Another story has it that a relative of a serving Governor of a State had a nasty experience aboard a plane belonging to the airline whose plane killed my friends. Apparently, the plane in which the Governor’s relative flew crash landed. What we read was that the Governor reported the case to the management of the company, warning them to put their planes in order! Very ridiculous! How can you report a clear management error to a company’s management and expect any positive response? One would have thought that the highest public officer of a State would contact the regulatory body in charge of airline business operations to drive home his point.
There are several other accounts of scary flying experiences with the same airline all pointing to the fact that nobody, recognizing that s/he can make a world of difference, took the bull by the horn by acting appropriately. The resultant effect of this attitude of indifference and / or simple-mindedness is what led to the lives of some of the best minds in the nation being lost on a plane that shouldn’t have been flown at all.
Talking about aloneness, Charlie Tremendous Jones said: “We grow alone… Nobody grows or dies for another.” Still on aloneness, he asked satirically: “Have you ever seen a monument in a park that is dedicated to a committee?” Based on Charlie Tremendous Jones’ comments, one is bound to ask: Where did we get this idea of waiting for others to act on issues we can act on? Quite to the contrary, evildoers recognize the power of an individual. That’s why they wreck havoc independent of one another. Their independent mindedness is the main reason behind the success of suicide bombing, for instance.
History is filled with individuals who, in the face of obvious threats to their lives, made a difference in their chosen endeavours. People like Nelson Mandela, Mother Theresa, Rosa Park, Martin Luther King Jr., and many others readily come to mind. As they say, every big successful corporation, and, I add, unforgettable accomplishment, are traceable to an individual. What’s more? The saying that “If you want to kill an idea, set up a committee” is very true.
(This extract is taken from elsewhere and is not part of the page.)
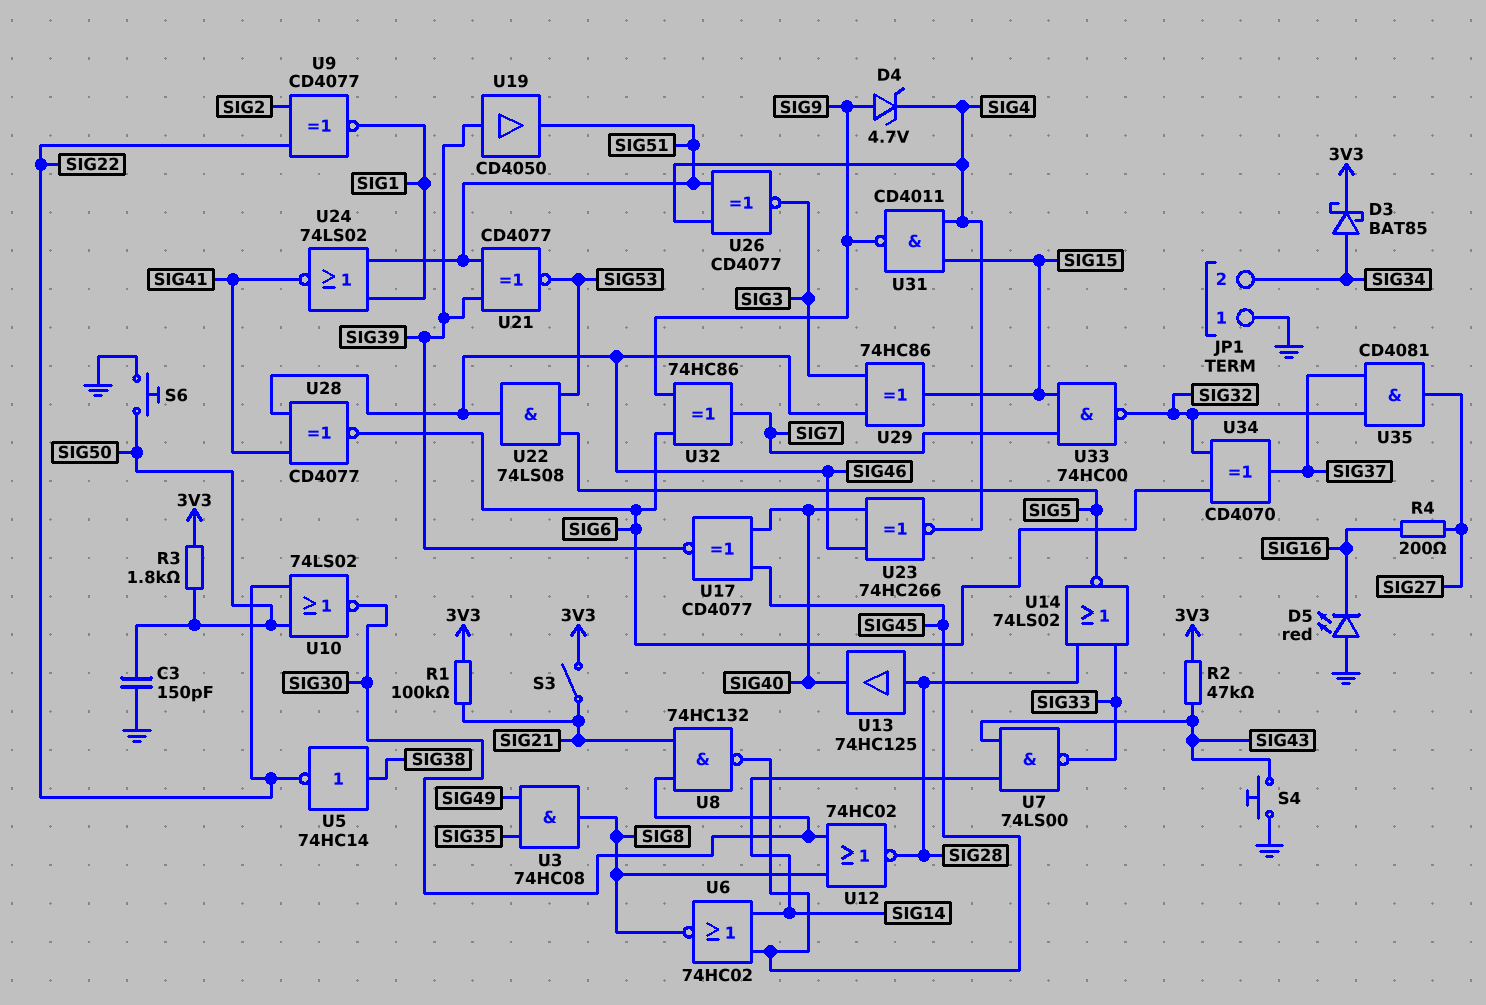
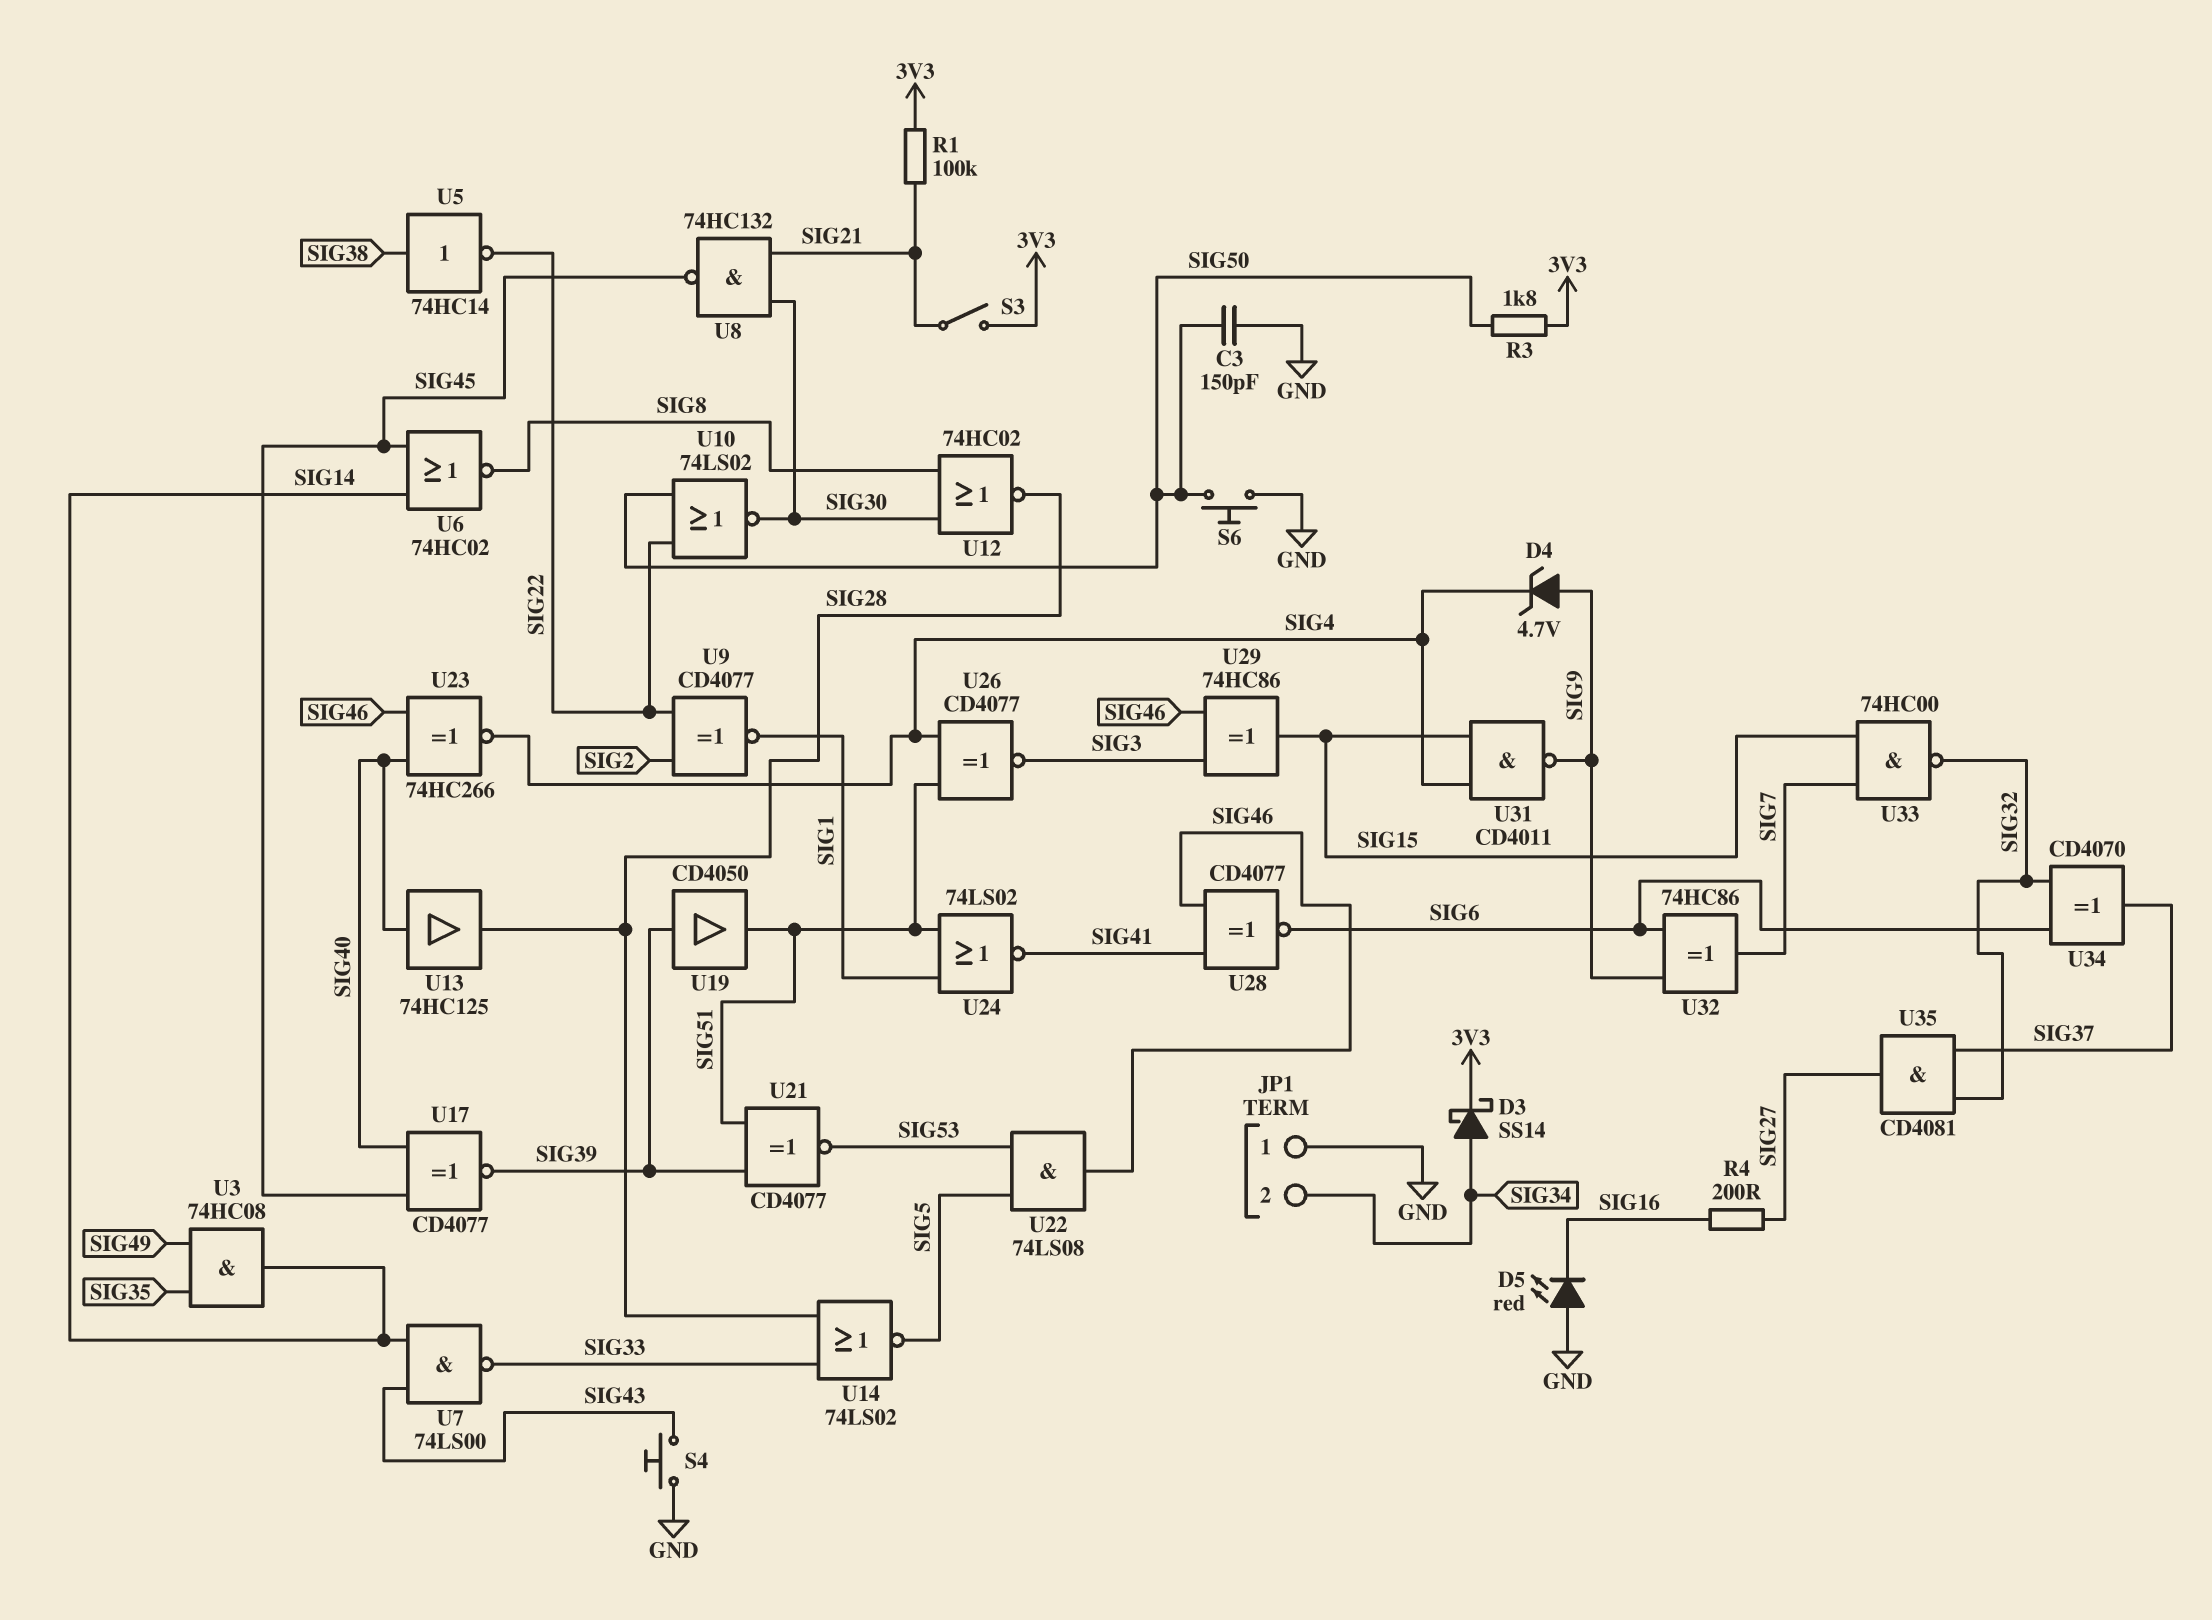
D3: schottky BAT85 (A SIG34, K 3V3) -> schottky SS14 (A SIG34, K 3V3)
R2: 47k (3V3, SIG43) -> none
U3: AND 74HC08 (in SIG35, in SIG49, out SIG8) -> AND 74HC08 (in SIG35, in SIG49, out SIG14)
U13: buffer 74HC125 (in SIG28, out SIG40) -> buffer 74HC125 (in SIG40, out SIG28)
The Scripture makes us understand that sin came into the world through one man (Adam) and in the same vein salvation came through another man (Christ Jesus). In effect, the two major changes in the course of humanity were brought about by one person in each case. I suppose we all take a cue from our creator – God. Throughout the Scripture, God is always looking for a man (not men) through whom He will perform His mighty acts. Noah, Abraham, Moses, Joshua, not to mention the judges were all individuals God used at different times. At a time the stench of the wicked acts of Israel’s leaders got to God, He waited for someone to rise and plead for His mercy so that He would not visit the sins of the people with indignation. Unfortunately, God found no one. In Ezekiel 22 verse 30, we read: “…I sought for a man among them who would make a wall, and stand in the gap before Me on behalf of the land, that I should not destroy it; but I found no one.” God is still looking for a man. The question is: Would God find that man or woman in you?
The main thrust of this article is to make you and I realize that God has given us all things that pertain to life and godliness. It’s now left to us to discover our gifts and use them to be a blessing to humanity. It’s high time we stopped waiting for someone to come and turn us on, bearing in mind that that someone may never show up.
Discover your life’s purpose and start fulfilling it! The time is now. Tomorrow may be too late.